13. A first aid kit and a pack of light bulbs. A pre-built first aid kit from Johnson & Johnson or Adventure Medical covers cuts, headaches, and the inevitable scraped knuckle from assembling IKEA furniture. A spare pack of LED bulbs in your fixtures' wattage means you're not in the dark when one blows on night three. Signal Point's on-site maintenance team will replace bulbs on request, but you'll want one in the drawer for the times you don't want to wait.
What You Can Skip Tonight
A short list of things people panic-buy on day one that genuinely do not need to be in your cart tonight:
A sofa. You can sit on the floor or your bed for one night. Sofas are a 1–3 week purchase, not a day-one purchase — and rushing the decision usually means a mistake you'll live with for years.

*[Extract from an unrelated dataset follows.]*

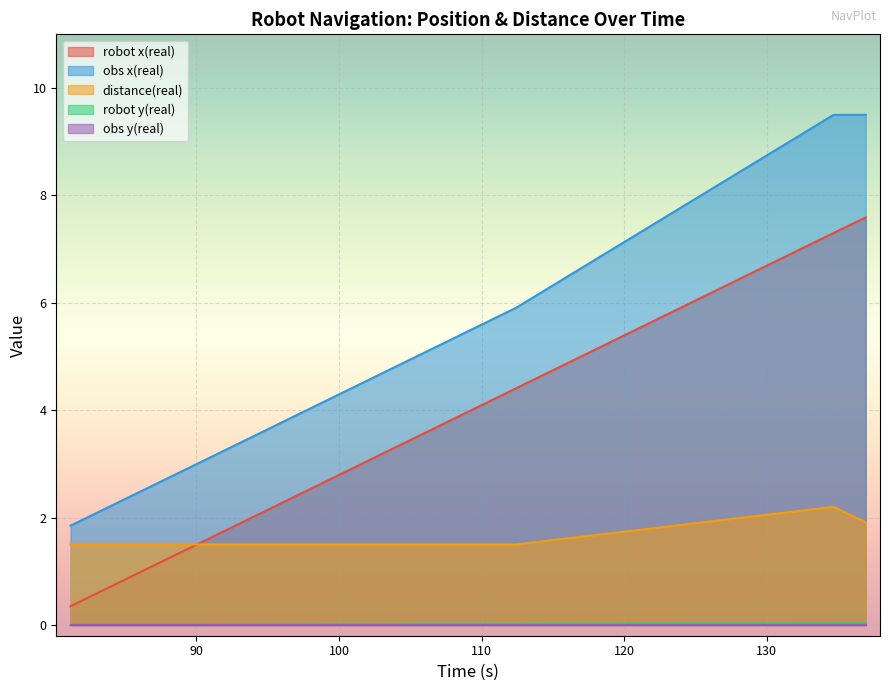

What is the maximum value shown in the chart?

9.5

A vacuum. Your apartment was professionally cleaned before you moved in. A vacuum becomes urgent around day 4, not day 1.
Decor. Wall art, throw pillows, candles, plants — wait until you've lived in the space for a week and know how the light moves through the room.
A full toolkit. You won't be hanging anything tonight. A toolkit can come on the second shopping trip.
Specialty appliances. Air fryer, stand mixer, espresso machine — these are month-three purchases, not move-in purchases.
If You're Moving Into Signal Point
A few things specific to Signal Point that make first-night setup easier:
Each unit comes with a full appliance package — stainless steel range, refrigerator, dishwasher, microwave, and an in-home washer and dryer — so you don't need to buy or move any of it. Under-cabinet lighting and air conditioning are already installed. Walk-in closets in most floor plans mean you can skip the dresser entirely and just hang your clothes the night you move in.
If you're still looking, you can browse current floor plans, take a virtual tour, or schedule a tour in person. One-, two-, and three-bedroom homes are available in Liberty Lake.
Either way, knock out the 13 items above on a single shopping trip, and the first night in your new apartment won't be the one you remember for the wrong reasons.